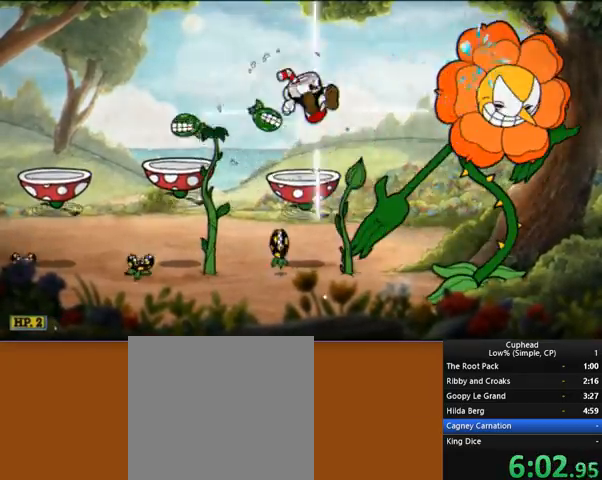
{"buttons": ["R2"], "left_stick": "right", "events": [[35, "B", "up"], [449, "left_stick", "right"]]}
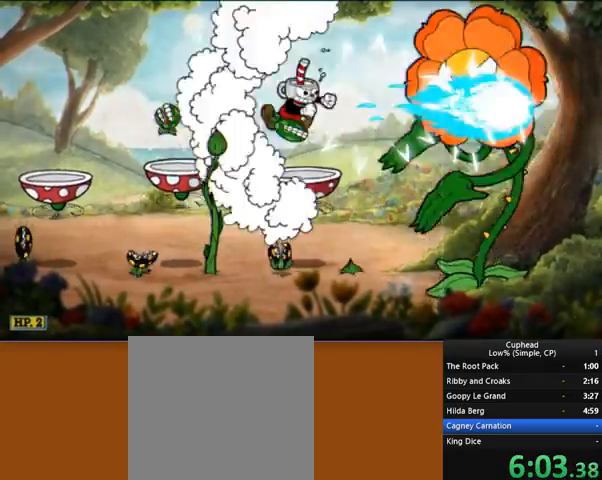
{"buttons": ["R2"], "left_stick": "center", "events": [[207, "left_stick", "center"], [241, "A", "down"], [345, "A", "up"]]}
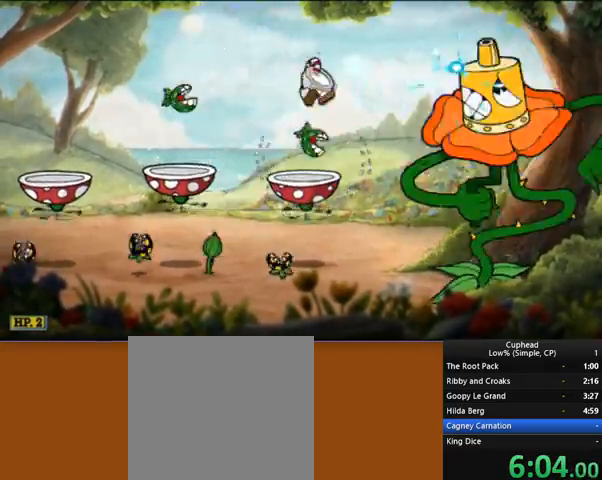
{"buttons": ["R2"], "left_stick": "right", "events": [[449, "left_stick", "right"]]}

▶ _What to do_:
Reproduce the lines above exactly, image-free.

▶ _Task result_:
{"buttons": ["R2"], "left_stick": "right", "events": [[35, "B", "up"], [449, "left_stick", "right"]]}
{"buttons": ["R2"], "left_stick": "center", "events": [[207, "left_stick", "center"], [241, "A", "down"], [345, "A", "up"]]}
{"buttons": ["R2"], "left_stick": "right", "events": [[449, "left_stick", "right"]]}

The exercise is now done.